▶ **Data extract**:
Start of Block

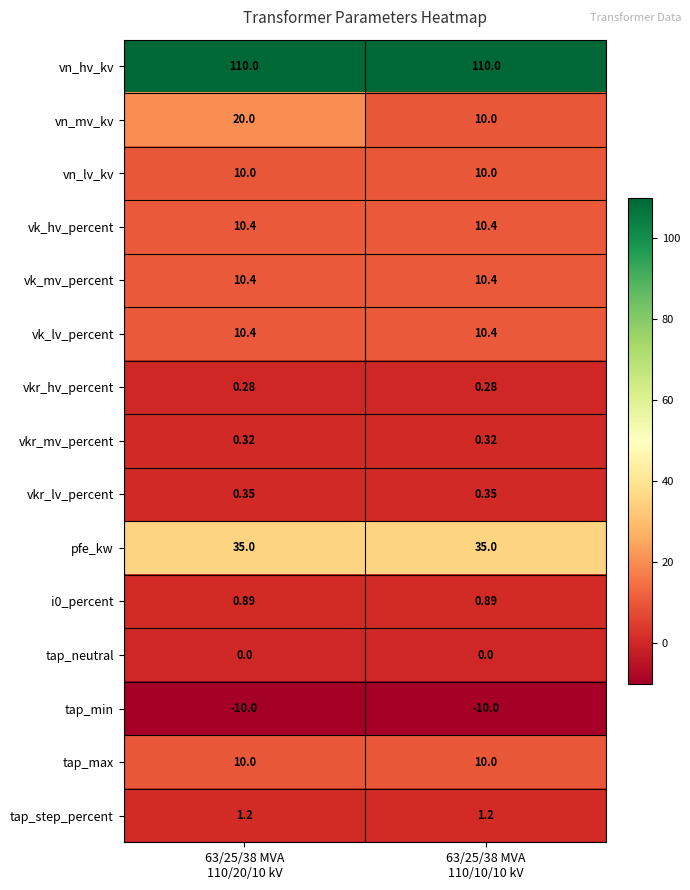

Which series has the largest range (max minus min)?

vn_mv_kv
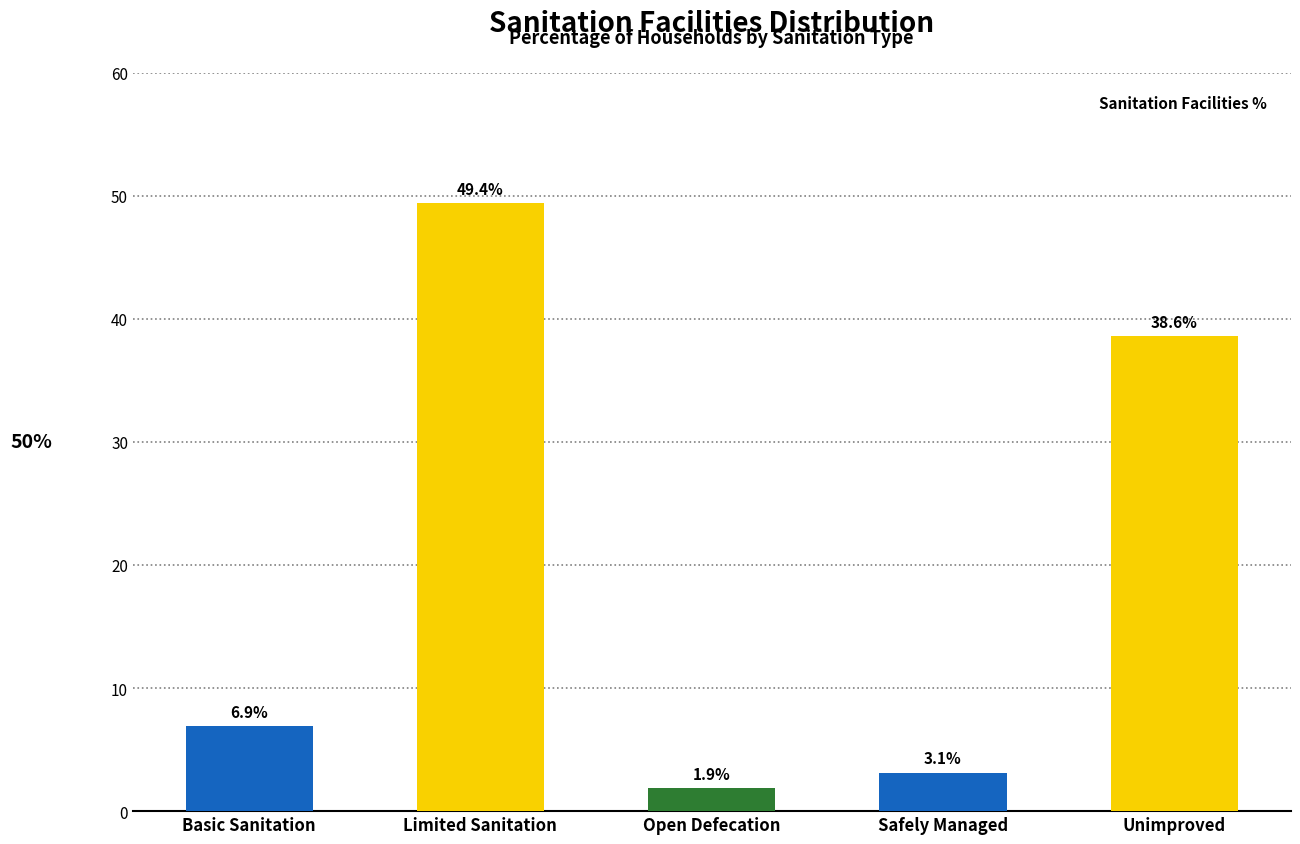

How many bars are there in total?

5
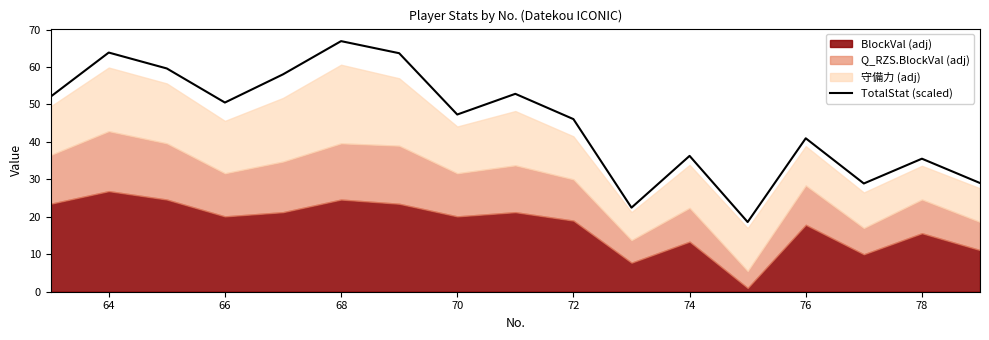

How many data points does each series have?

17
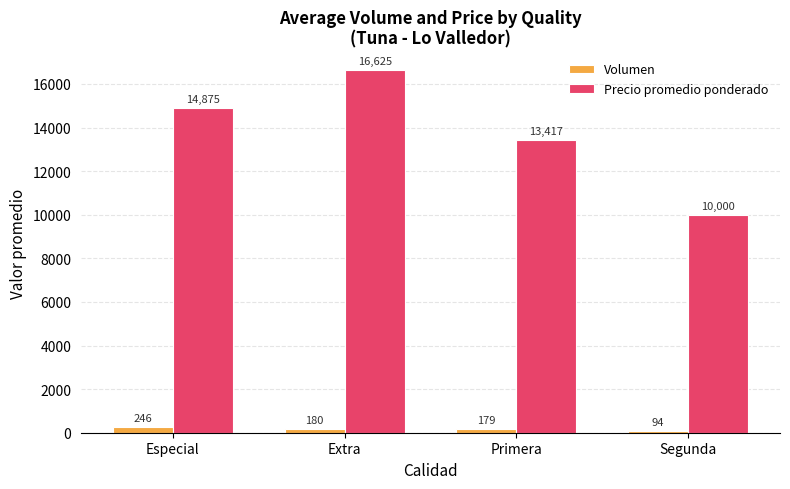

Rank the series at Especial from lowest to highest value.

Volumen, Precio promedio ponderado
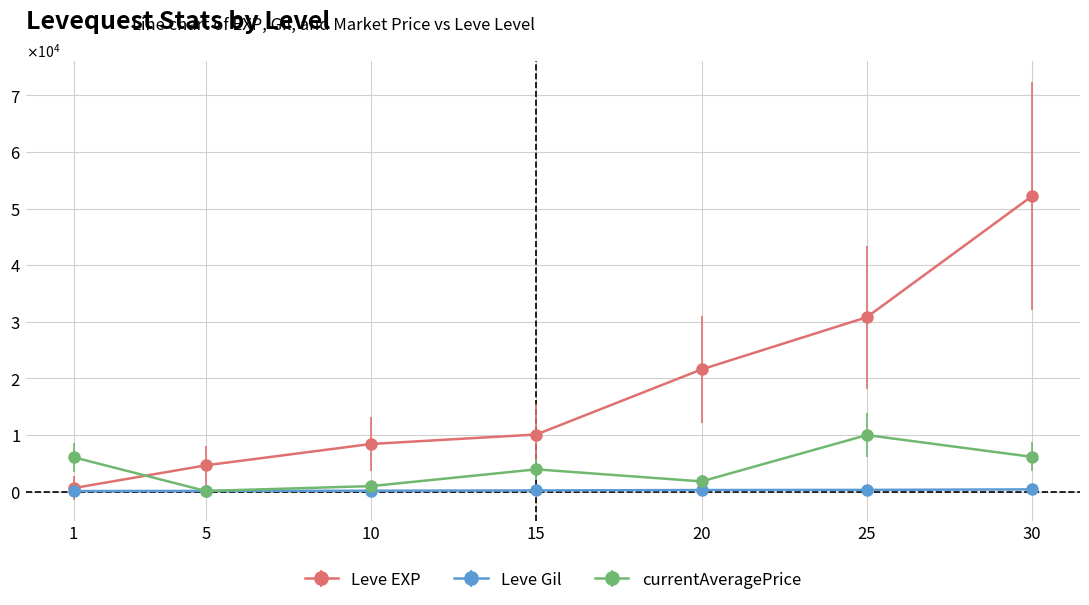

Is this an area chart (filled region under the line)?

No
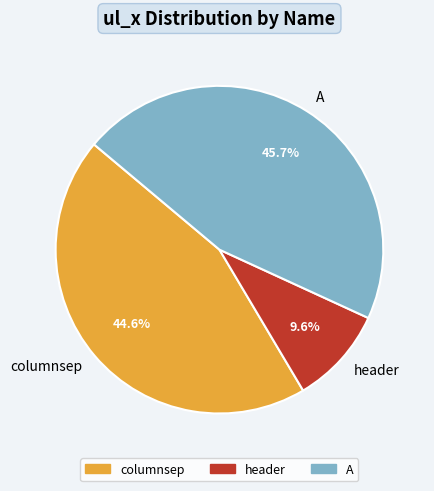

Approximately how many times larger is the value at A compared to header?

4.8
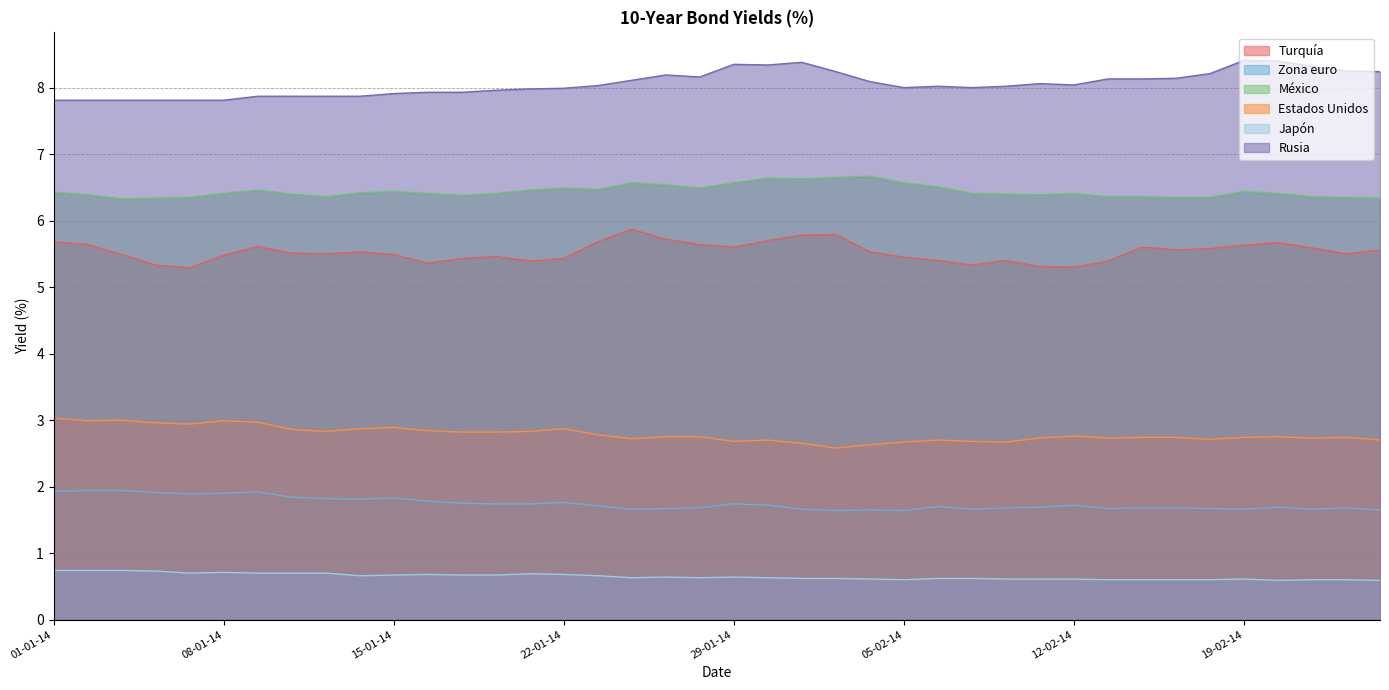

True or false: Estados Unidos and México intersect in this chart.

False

End of Block

▶ **Assignment**: Can you print all of the material above verbatim, leaving out the pictures?

▶ **Expected output**:
Which series has the largest range (max minus min)?

vn_mv_kv

How many bars are there in total?

5

How many data points does each series have?

17

Rank the series at Especial from lowest to highest value.

Volumen, Precio promedio ponderado

Is this an area chart (filled region under the line)?

No

Approximately how many times larger is the value at A compared to header?

4.8

True or false: Estados Unidos and México intersect in this chart.

False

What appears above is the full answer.